Now suppose that our Hamiltonian $H$ is of the form
$$H(I, \phi) = h(I) + f(I, \phi)$$
with $f$ "small". What can be said of the dynamics? Specifically, do there exist invariant tori? KAM theory lets us formulate this question in a precise way, and gives an explicit quantitative answer (as long as $f$ is nice enough, and small enough).

I want to sketch the idea of the KAM theorem, completely ignoring analytical details.

Constructing the Symplectomorphism

Suppose we could find a symplectomorphism $\Phi$: (I, \phi) \mapsto (\tilde{I}, \tilde{\phi})\) such that $H(I, \phi) = H(\tilde{I}$. Then our system would still be integrable (just in new action-angle coordinates), and we'd be done.
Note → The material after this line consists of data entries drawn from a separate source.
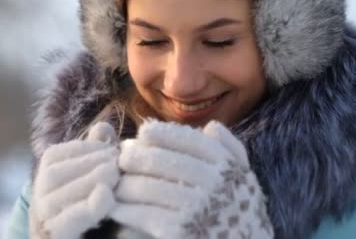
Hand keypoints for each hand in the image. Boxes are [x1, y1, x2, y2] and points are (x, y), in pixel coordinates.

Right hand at [30, 122, 119, 238]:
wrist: (96, 237)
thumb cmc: (101, 205)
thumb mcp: (101, 176)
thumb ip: (100, 152)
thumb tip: (103, 128)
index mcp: (43, 181)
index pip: (54, 157)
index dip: (84, 148)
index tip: (111, 146)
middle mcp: (36, 202)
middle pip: (53, 177)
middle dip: (87, 164)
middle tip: (117, 161)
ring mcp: (41, 224)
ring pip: (54, 200)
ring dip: (87, 182)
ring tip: (115, 174)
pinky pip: (64, 225)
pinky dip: (86, 208)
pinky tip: (107, 195)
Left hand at [111, 119, 273, 238]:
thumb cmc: (240, 212)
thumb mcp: (243, 178)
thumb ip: (230, 149)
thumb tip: (210, 127)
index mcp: (226, 166)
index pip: (188, 140)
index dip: (162, 134)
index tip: (143, 133)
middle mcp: (213, 183)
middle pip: (161, 161)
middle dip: (134, 157)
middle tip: (119, 158)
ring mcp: (196, 208)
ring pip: (148, 187)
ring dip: (125, 184)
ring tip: (112, 183)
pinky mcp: (181, 232)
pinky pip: (145, 215)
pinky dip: (126, 210)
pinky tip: (116, 209)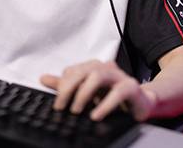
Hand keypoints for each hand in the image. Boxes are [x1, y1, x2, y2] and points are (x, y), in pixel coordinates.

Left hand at [40, 60, 156, 121]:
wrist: (139, 103)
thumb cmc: (111, 96)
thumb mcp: (86, 92)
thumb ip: (65, 86)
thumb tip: (43, 78)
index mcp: (93, 67)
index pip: (72, 71)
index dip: (62, 85)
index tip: (57, 103)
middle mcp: (105, 68)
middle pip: (83, 71)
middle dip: (69, 88)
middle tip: (62, 107)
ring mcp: (119, 76)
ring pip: (98, 75)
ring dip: (84, 93)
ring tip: (77, 110)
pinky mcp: (131, 87)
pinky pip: (118, 92)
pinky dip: (105, 104)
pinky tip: (96, 115)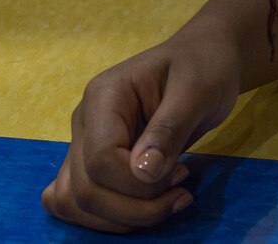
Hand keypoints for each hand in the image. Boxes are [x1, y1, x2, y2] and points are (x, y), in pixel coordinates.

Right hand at [41, 33, 240, 232]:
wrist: (204, 59)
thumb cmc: (204, 67)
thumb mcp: (197, 90)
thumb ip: (169, 129)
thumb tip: (143, 174)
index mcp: (104, 96)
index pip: (100, 159)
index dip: (137, 185)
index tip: (181, 174)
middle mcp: (85, 121)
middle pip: (85, 189)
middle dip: (135, 208)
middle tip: (183, 194)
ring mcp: (83, 142)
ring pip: (73, 202)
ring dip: (121, 218)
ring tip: (169, 201)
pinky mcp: (93, 161)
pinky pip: (77, 201)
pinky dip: (108, 216)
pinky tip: (146, 205)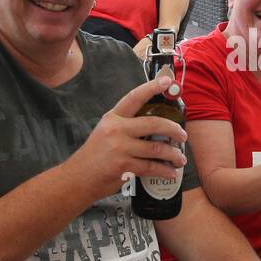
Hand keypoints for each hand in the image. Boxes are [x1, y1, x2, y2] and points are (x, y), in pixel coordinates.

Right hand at [70, 76, 187, 202]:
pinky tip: (170, 172)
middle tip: (183, 136)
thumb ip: (126, 126)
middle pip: (154, 123)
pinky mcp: (124, 165)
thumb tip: (154, 124)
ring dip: (173, 154)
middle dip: (174, 129)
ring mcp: (120, 148)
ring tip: (180, 158)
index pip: (134, 97)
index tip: (167, 81)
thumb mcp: (105, 132)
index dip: (152, 87)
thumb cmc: (95, 155)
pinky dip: (164, 170)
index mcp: (113, 118)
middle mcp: (117, 129)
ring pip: (156, 148)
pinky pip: (151, 166)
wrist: (78, 178)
There are two relatively easy ways of constructing symplectomorphisms: integrating symplectic vector fields, and generating functions. In the lecture notes, generating functions are used, so let's take a minute to discuss them.
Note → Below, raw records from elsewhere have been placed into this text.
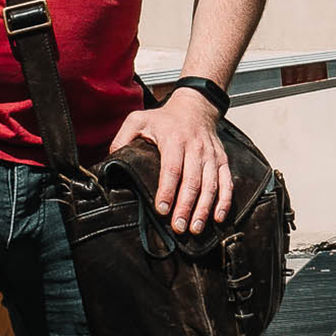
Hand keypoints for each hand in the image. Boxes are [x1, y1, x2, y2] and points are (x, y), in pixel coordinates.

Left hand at [111, 88, 231, 234]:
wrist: (195, 107)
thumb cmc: (164, 118)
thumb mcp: (138, 120)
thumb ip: (123, 138)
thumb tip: (110, 161)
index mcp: (174, 139)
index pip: (172, 168)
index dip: (167, 190)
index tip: (161, 210)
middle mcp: (195, 147)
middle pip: (192, 181)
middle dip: (185, 207)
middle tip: (178, 228)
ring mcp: (210, 155)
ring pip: (210, 185)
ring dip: (203, 209)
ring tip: (194, 228)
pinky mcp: (221, 160)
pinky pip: (226, 182)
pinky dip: (224, 201)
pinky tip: (218, 218)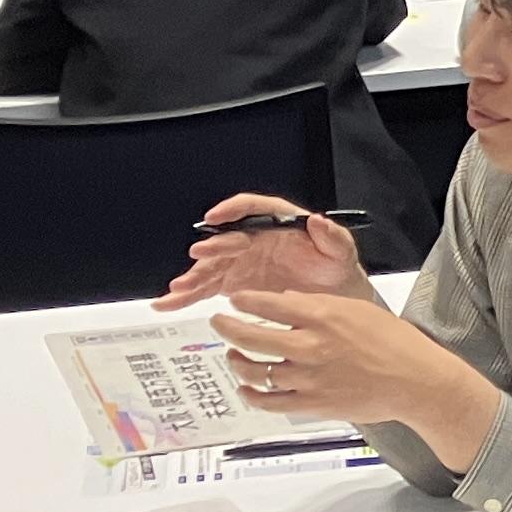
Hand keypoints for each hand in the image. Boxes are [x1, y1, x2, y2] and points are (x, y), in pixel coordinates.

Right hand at [157, 194, 379, 312]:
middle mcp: (253, 239)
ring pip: (211, 266)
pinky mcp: (231, 283)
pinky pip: (205, 287)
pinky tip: (171, 303)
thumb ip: (332, 236)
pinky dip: (187, 296)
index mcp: (278, 223)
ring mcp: (239, 261)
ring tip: (178, 290)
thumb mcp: (341, 251)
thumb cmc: (335, 268)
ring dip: (193, 277)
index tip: (217, 216)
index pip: (252, 208)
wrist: (331, 297)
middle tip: (200, 254)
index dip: (233, 210)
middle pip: (227, 238)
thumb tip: (318, 221)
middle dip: (212, 247)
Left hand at [205, 288, 503, 464]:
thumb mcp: (359, 309)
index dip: (245, 301)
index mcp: (324, 316)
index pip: (269, 304)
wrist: (416, 381)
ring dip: (237, 362)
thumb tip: (287, 299)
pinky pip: (268, 401)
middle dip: (227, 328)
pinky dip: (252, 395)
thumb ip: (320, 305)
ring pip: (254, 371)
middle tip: (219, 323)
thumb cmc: (396, 344)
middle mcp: (310, 346)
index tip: (235, 300)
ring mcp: (308, 377)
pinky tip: (247, 388)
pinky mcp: (311, 403)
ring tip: (233, 357)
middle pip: (250, 336)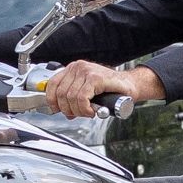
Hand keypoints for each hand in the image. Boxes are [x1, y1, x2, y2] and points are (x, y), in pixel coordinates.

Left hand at [44, 61, 163, 117]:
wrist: (130, 86)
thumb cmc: (110, 89)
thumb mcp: (86, 90)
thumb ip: (72, 96)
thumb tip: (59, 108)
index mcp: (73, 69)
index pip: (51, 85)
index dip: (52, 101)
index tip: (57, 110)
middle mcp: (78, 67)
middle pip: (60, 94)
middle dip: (68, 110)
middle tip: (79, 114)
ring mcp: (86, 71)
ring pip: (70, 98)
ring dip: (78, 111)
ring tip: (88, 112)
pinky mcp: (95, 78)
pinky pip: (81, 98)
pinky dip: (85, 109)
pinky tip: (92, 111)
Proposition Let $\Sigma(\tilde{I}, \phi)$ be a smooth function and suppose that the transformation
$$I = \frac{\partial \Sigma}{\partial \phi}, \ \tilde{\phi} = \frac{\partial \Sigma}{\partial \tilde{I}}$$
can be inverted to produce a diffeomorphism $\Phi: (I, \phi) \mapsto (\tilde{I}, \tilde{\phi})$. Then $\Phi$ is a symplectomorphism.

Proof
$$dI = \frac{\partial^2 \Sigma}{\partial \phi \partial \tilde{I}} d \tilde{I}$$
$$d\tilde{\phi} = \frac{\partial^2 \Sigma}{\partial \phi \partial \tilde{I}} d\phi$$
Hence
$$dI \wedge d\phi = \frac{\partial^2 \Sigma}{\partial \phi \partial \tilde{I}} d \tilde{I} \wedge d\phi = d\tilde{I} \wedge d\tilde{\phi}.$$

We want a symplectomorphism $\Phi$ such that
$$H \circ \Phi(\tilde{I}, \tilde{\phi}) = \tilde{h}(\tilde{I}$$
If $\Phi$ came from a generating function $\Sigma$, then we have
$$H(\frac{\partial \Sigma}{\partial \phi}, \phi) = \tilde{h}(\tilde{I})$$
Expanding things, we have
$$h(\frac{\partial \Sigma}{\partial \phi}) + f(\frac{\partial \Sigma}{\partial \phi}, \phi) = \tilde{h}(\tilde{I}).$$

If $f$ is small, then we might expect $\Phi$ to be close to the identity, and hence $\Sigma$ ought to be close to the generating function for the identity (which is $\langle I, \phi \rangle$). So we take
$$\Sigma(\tilde{I}, \phi) = \langle \tilde{I}, \phi \rangle + S(\tilde{I}, \phi)$$
where $S$ should be "small". So we linearize the equation in $S$:
$$\langle \omega(\tilde{I}), \frac{\partial S}{\partial \phi} \rangle + f(\tilde{I}, \phi) = \tilde{h}(\tilde{I}) - h(\tilde{I})$$

Now we can expand $S$ and $f$ in Fourier series and solve coefficient-wise. This gives a formal solution $S(\tilde{I}, \phi)$ of the equation
$$\langle \omega, \frac{\partial S}{\partial \phi} \rangle + f(\tilde{I}, \phi) = 0.$$

Getting it to Work

Unfortunately, the Fourier series for $S$ has no chance to converge, so instead we take a finite truncation. If we assume $f$ is analytic, its Fourier coefficients decay exponentially fast, so this provides a very good approximate solution to the linearized equation (and we can give an explicit bound in terms of a certain norm of $f$). Call this function $S_1$. We then use $S_1$ to construct a symplectomorphism $\Phi_1$.

Now we take
$$H_1(I, \phi) = H \circ \Phi_1(I, \phi) = h_1(I) + f_1(I, \phi).$$
Some hard analysis then shows that $h - h_1$ is small, and $f_1$ is much smaller than f.

The Induction Step

The above arguments sketch a method to put the system "closer" to an integrable form. By carefully controlling $\epsilon$'s and $\delta$'s, one then shows that iterated sequence $\Phi_1, \Phi_2 \circ \Phi_1, \ldots$ converges to some limiting symplectomorphism $\Phi_\infty$.